[About this exercise]
Your copy should match the records below exactly, except for the pictures.

[Information supplied]
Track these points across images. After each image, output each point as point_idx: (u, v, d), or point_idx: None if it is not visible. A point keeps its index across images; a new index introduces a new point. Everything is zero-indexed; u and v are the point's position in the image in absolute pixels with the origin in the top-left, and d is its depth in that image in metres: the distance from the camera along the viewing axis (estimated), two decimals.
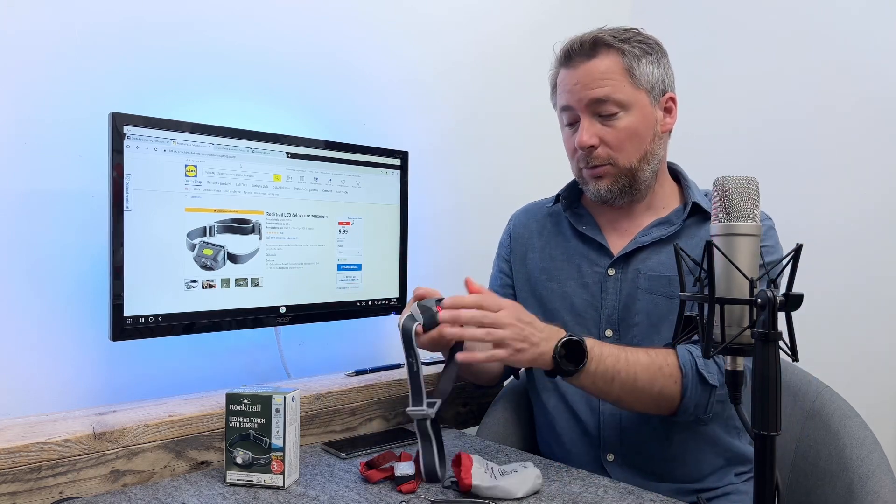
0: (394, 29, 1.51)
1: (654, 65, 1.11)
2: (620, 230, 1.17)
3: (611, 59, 1.08)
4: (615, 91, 1.07)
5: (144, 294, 1.03)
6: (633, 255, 1.13)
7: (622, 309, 1.12)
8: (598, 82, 1.08)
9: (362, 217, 1.30)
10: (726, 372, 0.71)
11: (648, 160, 1.11)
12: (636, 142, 1.10)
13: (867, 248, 1.57)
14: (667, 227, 1.13)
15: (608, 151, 1.10)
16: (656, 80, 1.11)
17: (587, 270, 1.16)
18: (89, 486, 0.93)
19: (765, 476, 0.64)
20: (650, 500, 0.91)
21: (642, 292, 1.11)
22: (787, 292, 0.65)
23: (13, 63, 1.04)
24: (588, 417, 1.13)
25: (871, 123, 1.57)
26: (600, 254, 1.16)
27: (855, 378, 1.54)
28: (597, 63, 1.09)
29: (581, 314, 1.15)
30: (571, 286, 1.17)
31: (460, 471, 0.90)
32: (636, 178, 1.11)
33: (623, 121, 1.08)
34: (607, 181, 1.11)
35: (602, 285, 1.14)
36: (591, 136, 1.09)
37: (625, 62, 1.08)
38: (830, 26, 1.63)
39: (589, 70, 1.09)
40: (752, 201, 0.70)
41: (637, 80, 1.09)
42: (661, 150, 1.14)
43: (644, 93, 1.10)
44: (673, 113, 1.15)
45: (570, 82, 1.11)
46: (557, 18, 1.86)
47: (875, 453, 1.07)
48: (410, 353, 0.96)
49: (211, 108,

[Written solution]
Track these points across images. After each image, output each point as point_idx: (u, v, d), or point_idx: None if it is not visible. A point keeps its index across images; a new index introduces a new point. Everything is zero-indexed; u and v are the point's position in the image in absolute pixels with the origin in the top-left, and d is its depth in that image in metres: the distance from the camera along the viewing axis (estimated), two decimals.
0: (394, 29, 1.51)
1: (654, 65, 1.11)
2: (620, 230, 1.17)
3: (611, 59, 1.08)
4: (615, 91, 1.07)
5: (144, 294, 1.03)
6: (633, 255, 1.13)
7: (622, 309, 1.12)
8: (598, 82, 1.08)
9: (362, 217, 1.30)
10: (726, 372, 0.71)
11: (648, 160, 1.11)
12: (636, 142, 1.10)
13: (867, 248, 1.57)
14: (667, 227, 1.13)
15: (608, 151, 1.10)
16: (656, 80, 1.11)
17: (587, 270, 1.16)
18: (89, 486, 0.93)
19: (765, 476, 0.64)
20: (650, 500, 0.91)
21: (642, 292, 1.11)
22: (787, 292, 0.65)
23: (13, 63, 1.04)
24: (588, 417, 1.13)
25: (871, 123, 1.57)
26: (600, 254, 1.16)
27: (855, 378, 1.54)
28: (597, 63, 1.09)
29: (581, 314, 1.15)
30: (571, 286, 1.17)
31: (460, 471, 0.90)
32: (636, 178, 1.11)
33: (623, 121, 1.08)
34: (607, 181, 1.11)
35: (602, 285, 1.14)
36: (591, 136, 1.09)
37: (625, 62, 1.08)
38: (830, 26, 1.63)
39: (589, 70, 1.09)
40: (752, 201, 0.70)
41: (637, 80, 1.09)
42: (661, 150, 1.14)
43: (644, 93, 1.10)
44: (673, 113, 1.15)
45: (570, 82, 1.11)
46: (557, 18, 1.86)
47: (875, 453, 1.07)
48: (410, 353, 0.96)
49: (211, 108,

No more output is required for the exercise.